Unwittingly Federalizing State Water

 “The natural process of things is for liberty to yield and government to gain ground.”     - Thomas Jefferson

The federal government has its eye on state lands.  What is at stake?  State sovereignty, individual liberties and our water!

 

Our founding fathers did not intend for the federal government to have authority over state lands with the exception of the “erection of forts, magazines, arsenals, dockyard, and other needful buildings”, Enclave Clause of the U.S. Constitution, Article I, section 8, clause 17.Yet every day that goes by the federal government is purchasing lands either directly from private landowners or through land brokers, such as The Nature Conservancy, under the auspices of “protecting species, habitat and wilderness”.

 

What does this mean when the federal government owns state lands?  First the state loses all authority over this land.

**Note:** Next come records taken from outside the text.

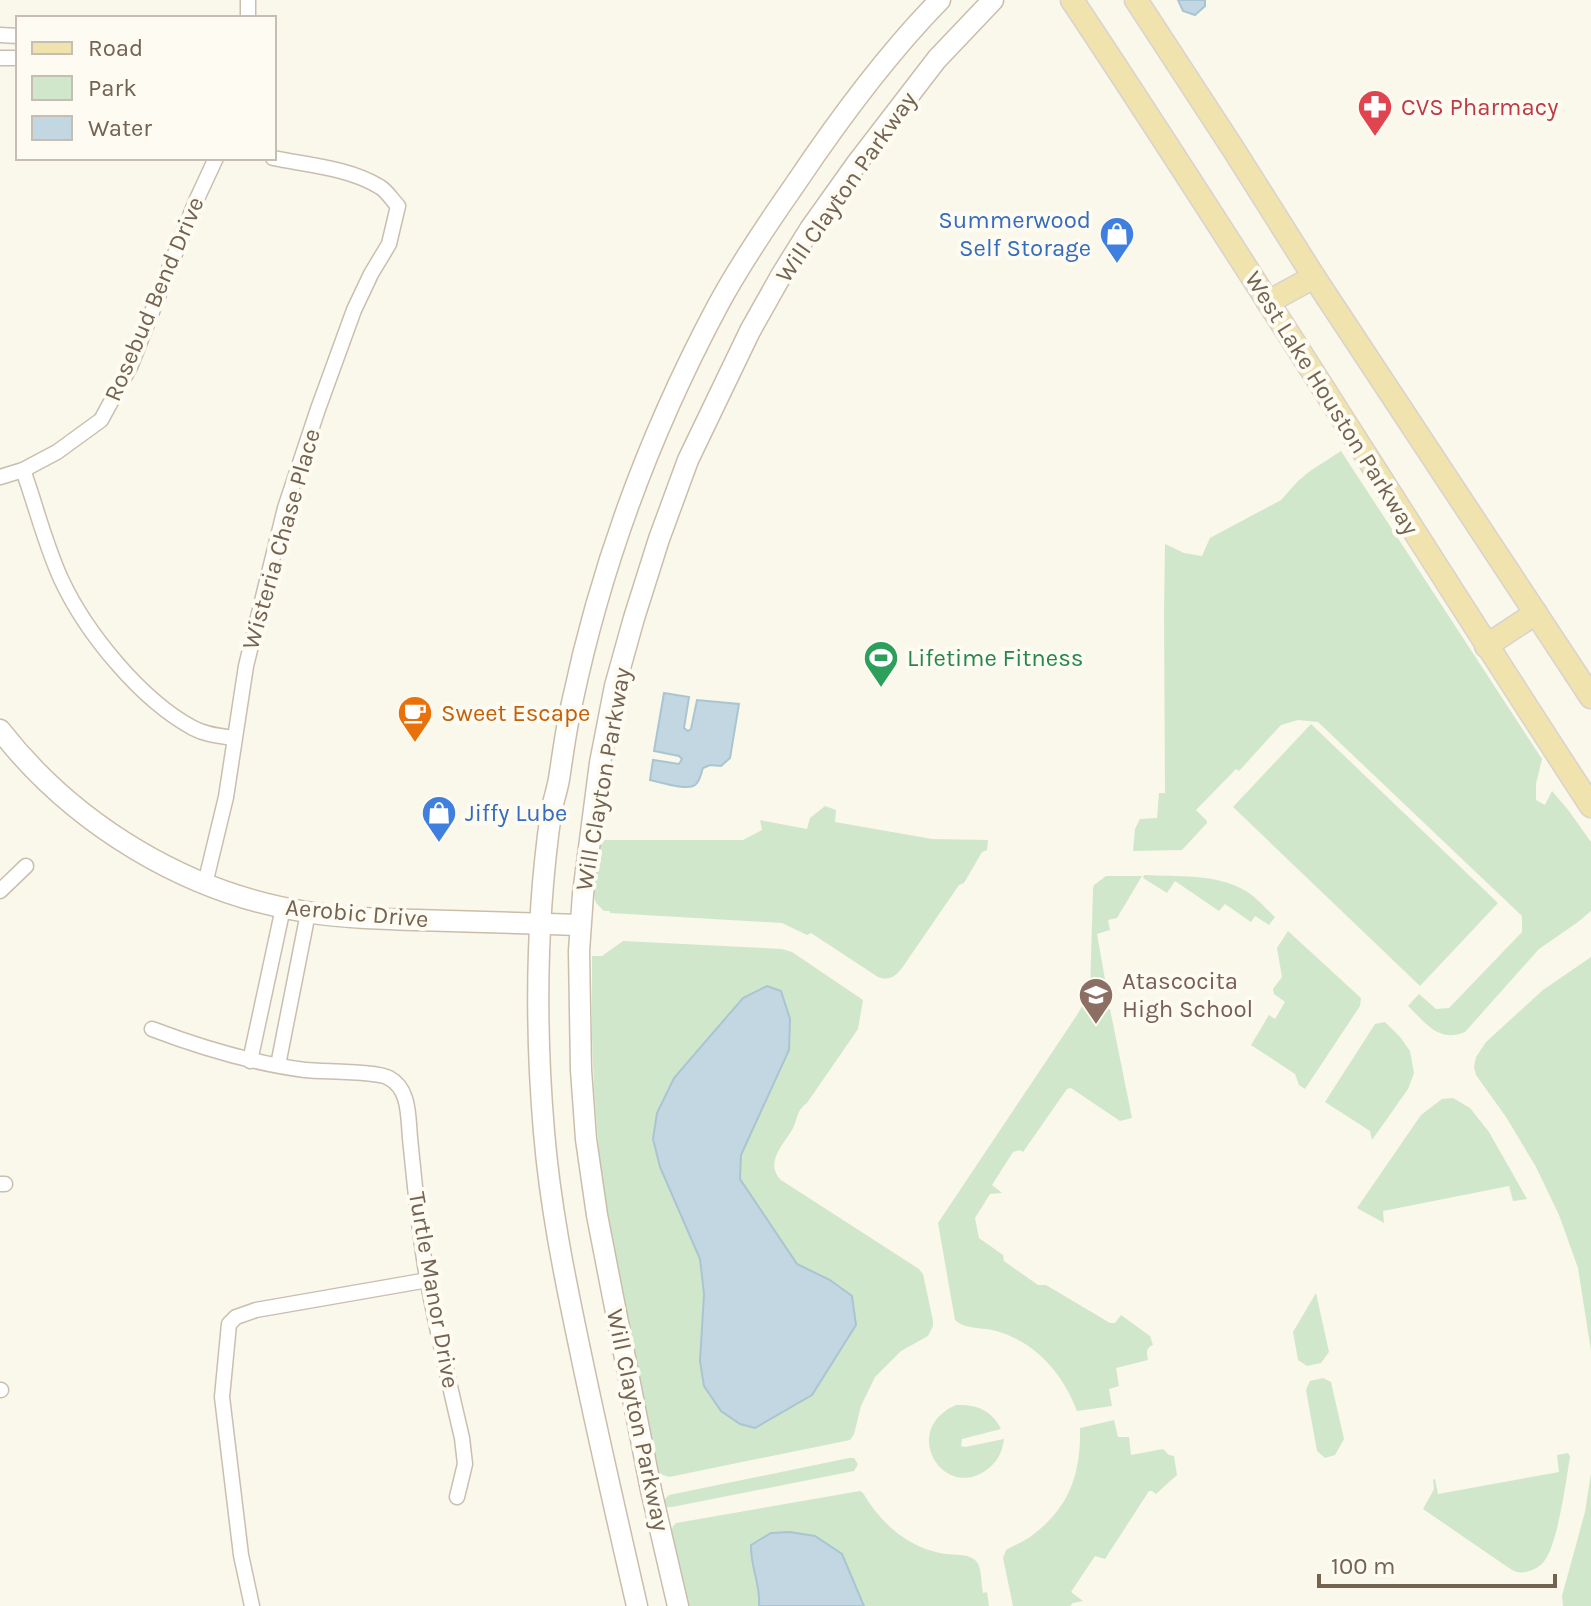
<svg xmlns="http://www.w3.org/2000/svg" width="1591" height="1606" font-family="Karla,sans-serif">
<rect width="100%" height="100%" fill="#faf7eb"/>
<g fill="#d1e7cb">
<path d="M1341,451L1542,759L1536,784V800L1545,805L1552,791L1569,811L1591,842V911L1578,922L1539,949L1465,1032C1438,1043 1426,1023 1408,1006L1419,994L1436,1009L1449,1008L1522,932V916L1318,722L1298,720L1281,725L1239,771L1236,769L1196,810L1207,821V823L1182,850L1133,851L1135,829L1140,819L1157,818L1159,793H1165L1164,613L1165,544L1184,553L1202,556L1210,538L1281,500L1298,481L1310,471Z"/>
<polygon points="1311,724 1498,903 1420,986 1233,807"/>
<path d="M825,806L836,810L835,822L932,839L988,840L987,850L982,852L964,883L959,885L902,968C895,977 889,981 878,977L811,933L807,935L782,923L610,913V911H604L596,903L594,897L599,840H743L762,830L760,820L807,829L810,818Z"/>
<path d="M1144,875C1177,877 1216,873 1246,891C1256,897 1265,908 1275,917L1269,925L1255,916L1251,922L1225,904L1219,911L1175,881L1167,893L1143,878Z"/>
<path d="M1106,876H1142L1117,918L1108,920L1110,930L1097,934L1106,985L1098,988L1104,1010L1110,1009L1132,1118L1120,1121L1071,1088L1067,1089L1023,1152L1020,1150L1013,1152L992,1185L1002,1193L990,1194L975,1218L979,1238L1003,1255L1004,1261L1038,1285H1046L1110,1323H1115L1121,1315L1150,1336L1153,1345C1145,1348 1147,1354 1148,1360L1116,1368L1119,1386L1109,1389L1112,1406L1077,1411C1063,1374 1036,1342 996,1331C982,1327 966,1330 955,1320L938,1223L1077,1015L1090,992L1093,889L1094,885Z"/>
<polygon points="1288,931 1361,998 1360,1006 1305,1089 1299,1085 1295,1074 1251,1045 1269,1015 1275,1019 1285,1002 1274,994 1273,989 1282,977 1277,948"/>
<path d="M623,941L782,949L792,952L863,1000L858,1029L807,1103C797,1110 798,1116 794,1126C786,1143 763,1161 781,1180L919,1269L923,1274L933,1321V1326L928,1336L901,1351L875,1377L861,1406L854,1434L850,1440L669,1477L657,1473L605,1228L594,1089L592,1036V956H602Z"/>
<polygon points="1591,957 1591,1351 1578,1268 1559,1215 1536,1167 1506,1117 1476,1075 1474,1067 1476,1057 1486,1042 1543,990"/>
<polygon points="1385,1022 1400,1037 1410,1051 1414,1073 1408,1089 1372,1140 1370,1131 1325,1102 1375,1024"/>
<polygon points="1453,1098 1470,1108 1489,1132 1527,1199 1513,1201 1509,1186 1383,1211 1384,1223 1357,1208 1421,1115 1442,1099"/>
<polygon points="1316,1293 1329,1352 1321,1363 1307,1366 1298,1360 1293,1332"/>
<polygon points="1323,1378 1331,1382 1344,1439 1335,1455 1325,1458 1317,1451 1306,1390 1310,1381"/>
<path d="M956,1405C976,1404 992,1410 1001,1429L962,1439L961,1446L965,1447L1004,1439C1002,1453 997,1463 985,1471C942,1500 900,1429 956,1405Z"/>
<path d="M1114,1420L1118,1437H1129L1131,1455L1163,1449L1169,1455L1174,1456L1177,1475L1156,1494L1152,1491H1149L1105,1559L1095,1556L1071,1592L1083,1601L1073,1603L1070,1606H1013L1003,1558L1006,1550C1015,1545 1025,1541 1034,1534C1070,1506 1081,1473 1080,1428Z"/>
<path d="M1568,1453L1570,1457C1566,1481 1558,1542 1545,1560C1540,1568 1527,1574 1517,1572C1513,1571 1510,1568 1506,1566L1423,1509L1434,1489L1433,1480L1435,1479L1438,1494L1559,1472L1557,1455Z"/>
<polygon points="849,1458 854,1458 858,1464 854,1471 672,1507 667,1507 664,1500 669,1495"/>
<polygon points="1591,1473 1591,1606 1563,1606 1562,1596 1585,1512"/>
<path d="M860,1491L863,1493C880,1522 906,1546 940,1553C952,1556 968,1552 977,1562C982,1569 981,1584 983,1593L987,1592L989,1606H687L671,1532L673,1526L676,1523Z"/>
</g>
<g fill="#c2d7e2" stroke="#a9c5d2" stroke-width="2">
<polygon points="1178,0 1205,0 1205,6 1195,15 1183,11"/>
<path d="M664,693L689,697L684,728L688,731L691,729L697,700L739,704L730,758L721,766L710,765L703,768C701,773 700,782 695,785C687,791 660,782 650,780L653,760L679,764L682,759L679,756L654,751Z"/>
<polygon points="767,986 781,991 790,1019 789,1050 741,1155 740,1179 797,1264 830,1280 852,1296 856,1325 812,1395 755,1428 740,1424 721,1411 704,1386 700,1361 704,1294 700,1259 660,1167 653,1139 657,1113 674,1078 743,998"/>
<path d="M790,1532L815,1536L842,1554L864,1606H759C761,1585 750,1566 751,1545L771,1533Z"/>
</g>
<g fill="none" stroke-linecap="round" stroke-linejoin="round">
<defs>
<g id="street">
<polyline points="248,0 248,18"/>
<polyline points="0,35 18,36"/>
<polyline points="0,58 18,58"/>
<path d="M23,470C36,506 45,544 61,579C86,633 141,700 193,728C206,735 220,736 234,738"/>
<polyline points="0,477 23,470 57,452 101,420 130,367 196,201 216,158"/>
<path d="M205,884L226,797L246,666L285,508L318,409L354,310L371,274L389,244L398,206C392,200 387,191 380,187C350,168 308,165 273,158"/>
<polyline points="0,891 26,866"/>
<path d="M152,1029C202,1048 251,1063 305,1070C322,1072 378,1071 389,1078C410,1089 408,1117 410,1138C415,1186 419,1235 428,1283C438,1335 450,1387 462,1438L465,1464L457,1497"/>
<polyline points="250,1061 283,908"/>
<polyline points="278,1065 308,913"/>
<polyline points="0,1184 5,1184"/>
<polyline points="0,1390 1,1390"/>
<polyline points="252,1606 241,1555 222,1397 229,1324 236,1317 256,1310 428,1280"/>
</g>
<g id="secondary">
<path d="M0,730C74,825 188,894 307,912C343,918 380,919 416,920C471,922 526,923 580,925"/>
<path d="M637,1606C617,1519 597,1432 579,1345C564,1274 550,1204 544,1132C535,1026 536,918 551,813C553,801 557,791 559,779C563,754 566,728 572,703C601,565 651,431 717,307C740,264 768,223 796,183C839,119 886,55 940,0"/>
<polyline points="678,1606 651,1490 612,1292 597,1215 586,1139 581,1070 579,951 583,894 600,763 615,686 634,618 659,539 688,460 750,331 782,274 810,229 857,163 937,59 993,0"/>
</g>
<g id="primary">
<path d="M1072,0C1249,266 1416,538 1591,806"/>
<polyline points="1136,0 1232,147 1314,277 1591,697"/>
<polyline points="1268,302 1314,277"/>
<polyline points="1486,646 1536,613"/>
</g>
</defs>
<use href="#street" stroke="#c9bfaf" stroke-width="17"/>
<use href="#secondary" stroke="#cabeab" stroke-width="23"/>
<use href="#primary" stroke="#d8d3ce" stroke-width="25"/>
<use href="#street" stroke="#fff" stroke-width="14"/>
<use href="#secondary" stroke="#fff" stroke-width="20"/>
<use href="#primary" stroke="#f0e3ad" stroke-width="22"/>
</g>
<defs>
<symbol id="pharmacy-pin" viewBox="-11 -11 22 30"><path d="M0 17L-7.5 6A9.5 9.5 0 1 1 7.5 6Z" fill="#e0444e" stroke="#fdfbf2"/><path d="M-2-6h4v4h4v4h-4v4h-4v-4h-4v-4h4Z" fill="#fff"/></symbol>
<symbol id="shop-pin" viewBox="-11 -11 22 30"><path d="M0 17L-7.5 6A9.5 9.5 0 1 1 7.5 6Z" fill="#3f7fe0" stroke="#fdfbf2"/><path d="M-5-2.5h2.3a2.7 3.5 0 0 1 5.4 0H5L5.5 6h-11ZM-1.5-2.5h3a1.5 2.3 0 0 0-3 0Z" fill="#fff"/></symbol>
<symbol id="stadium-pin" viewBox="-11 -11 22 30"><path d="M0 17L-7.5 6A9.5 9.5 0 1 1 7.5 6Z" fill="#2e9e5b" stroke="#fdfbf2"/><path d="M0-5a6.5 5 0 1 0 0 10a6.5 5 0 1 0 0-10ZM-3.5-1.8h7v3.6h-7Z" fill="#fff"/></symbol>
<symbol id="cafe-pin" viewBox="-11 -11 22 30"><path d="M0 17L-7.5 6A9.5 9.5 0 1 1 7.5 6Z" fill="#e8710a" stroke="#fdfbf2"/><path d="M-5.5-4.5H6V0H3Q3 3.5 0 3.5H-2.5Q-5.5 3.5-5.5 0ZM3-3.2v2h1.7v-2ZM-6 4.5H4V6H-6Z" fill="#fff"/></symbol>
<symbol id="school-pin" viewBox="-11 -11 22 30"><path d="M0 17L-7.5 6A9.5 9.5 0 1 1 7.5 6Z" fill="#8d6e63" stroke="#fdfbf2"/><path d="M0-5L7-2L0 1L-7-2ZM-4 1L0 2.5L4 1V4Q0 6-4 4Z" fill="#fff"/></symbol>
</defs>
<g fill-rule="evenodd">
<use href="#pharmacy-pin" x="1355" y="87" width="40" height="54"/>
<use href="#shop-pin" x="1097" y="214" width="40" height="54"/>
<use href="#stadium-pin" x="861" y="638" width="40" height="54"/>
<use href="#cafe-pin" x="395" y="693" width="40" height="54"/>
<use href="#shop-pin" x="419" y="793" width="40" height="54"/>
<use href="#school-pin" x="1076" y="975" width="40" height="54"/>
</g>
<g text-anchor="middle" stroke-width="8" stroke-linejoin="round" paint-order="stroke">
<g font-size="24" fill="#be3a42" stroke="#fdfbf2" text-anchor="start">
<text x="1401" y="115">CVS Pharmacy</text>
</g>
<g font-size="24" fill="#736351" stroke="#fdfbf2">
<text transform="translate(846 187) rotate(-55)" y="8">Will Clayton Parkway</text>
<text transform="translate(154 299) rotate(-67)" y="8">Rosebud Bend Drive</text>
<text transform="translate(1332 403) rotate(58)" y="8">West Lake Houston Parkway</text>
<text transform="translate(281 539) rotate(-74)" y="8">Wisteria Chase Place</text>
<text transform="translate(603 779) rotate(-80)" y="8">Will Clayton Parkway</text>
<text transform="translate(357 913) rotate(5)" y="8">Aerobic Drive</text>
<text transform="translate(434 1290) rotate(80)" y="8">Turtle Manor Drive</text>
<text transform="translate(638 1420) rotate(78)" y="8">Will Clayton Parkway</text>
</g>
<g font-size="24" fill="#366cbe" stroke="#fdfbf2" text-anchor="end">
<text x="1091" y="228">Summerwood<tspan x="1091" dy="28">Self Storage</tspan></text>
<text x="465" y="821" text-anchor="start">Jiffy Lube</text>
</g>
<g font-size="24" fill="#27864d" stroke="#fdfbf2" text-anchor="start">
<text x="907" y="666">Lifetime Fitness</text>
</g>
<g font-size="24" fill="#c56008" stroke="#fdfbf2" text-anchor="start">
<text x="441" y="721">Sweet Escape</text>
</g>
<g font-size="24" fill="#785e54" stroke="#fdfbf2" text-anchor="start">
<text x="1122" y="989">Atascocita<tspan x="1122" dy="28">High School</tspan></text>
</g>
</g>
<rect x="16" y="16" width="260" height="144" fill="#fdfbf2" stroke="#c6beb2" stroke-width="2"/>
<rect x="32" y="42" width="40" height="12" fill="#f0e3ad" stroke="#c6beb2" stroke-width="2"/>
<text x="88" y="56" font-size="24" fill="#736351">Road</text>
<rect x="32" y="76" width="40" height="24" fill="#d1e7cb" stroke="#c6beb2" stroke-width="2"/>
<text x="88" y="96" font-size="24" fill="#736351">Park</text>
<rect x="32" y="116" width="40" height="24" fill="#c2d7e2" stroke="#c6beb2" stroke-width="2"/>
<text x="88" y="136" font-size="24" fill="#736351">Water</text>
<path d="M1319 1574v12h236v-12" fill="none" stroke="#736351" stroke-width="4"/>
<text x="1331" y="1574" font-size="24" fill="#736351" stroke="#fdfbf2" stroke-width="6" paint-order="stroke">100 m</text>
</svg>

All land purchased by the Federal government is considered public lands and thus Congress has complete jurisdiction over them.  Every acre sold to the federal government is one less acre held under the sovereign power of the State government.

 

When a State loses its jurisdiction over its land local people lose their ability to have local control through their locally elected officials such as Boards of Supervisors.  Local economies and concerns lose their influence on local government.

 

Since this land is now owned and controlled by the federal government, the feds may exercise police power on these lands as well as on adjacent lands.  “A person selling his property to the Federal Government exposes his neighbors to the police power of the United States thus expanding the already vast reach of the Federal police power within the State.  While this is a matter of sufficient concern in itself, it must also be noted that this police power is not susceptible to local political control.” B. Howell & J.L. Tenney, Federal acquisition of lands within States, Eco-logic, 2001.

 

In California approximately 50% of the land is currently owned by the Federal government.  It is interesting to note that strategic pieces of land are being purchased, such as along the Sacramento River and in other water ways.  State land conversions are inadvertently supported by local programs, one such program is the Sacramento River Conservation Area in that it supports the restoration of 222 miles along the Sacramento River to habitat.   This objective opens the door to agencies and environmental groups to purchase land to achieve this goal.   When the Federal government owns this land it also owns the mineral, energy, timber and all other renewable resources.  It will also own the water!  Could this be one of the multiple plans in effect to federalize state water?  We believe it is.

 

How could we so unwittingly allow this to happen?  It is society’s “collective” belief that supports the environmental agenda which funds land acquisitions under the “feel good” ideologies of protecting species and habitat.  Nature Conservancy alone has set out to purchase over 30,000 acres of land along the Sacramento River to contribute to the establishment of a continuous riparian belt along the Sacramento River from Redding to Verona .  It is not their plan to hold the land but to sell it to the U.S. Fish and Wildlife Service or other agencies, thus facilitating the conversion from state to federal land and the federalization of water. 

 

In addition, the U.S. Fish and Wildlife Service proposes to expand the Sacramento River National Wildlife Refuge to 18,000 acres, an increase of more than 6,000 acres.  According to the Service, “Once complete, the Refuge will protect 18,000 acres along a 100-mile corridor along the river between the Cities of Red Bluff and Colusa.”  Who will control the water?

 

Additional pressure to federalize water surfaced in the Reid amendment during the latest discussions of the Farm Bill.  According to Bill Pauli, president of the California Farm Bureau Federation, the Reid amendment if passed “allows the beginning of the federalization of state water rights … From an agency standpoint, such as the National Marine Fisheries Service or the US Fish and Wildlife Service, they’d like to have control over state water rights so  that they have that water available for species, but it’s a disaster for California agriculture and ultimately California business and our California economy.”  Ag Alert, February 20, 2002

 

How can this be stopped?  Only through the outcry of our elected representatives at the State level.  According to B. Howell & J.L. Tenney “When a State offers no comment with respect to a particular purchase, it is assumed by the court that the State consented to the purchase.  In other words, it is necessary for our elected officials to be proactive and challenge the purchase or they give up the State’s sovereignty.”  They give up our water rights and individual freedoms under the guise of protecting species and habitat.

 

Where are our elected officials?  If we don’t educate our elected officials, and demand that they prevent these conversions, you can rest assured that we will wake up one day to find that California has lost much of its sovereignty, and that the Federal government is in control of all of California ’s water.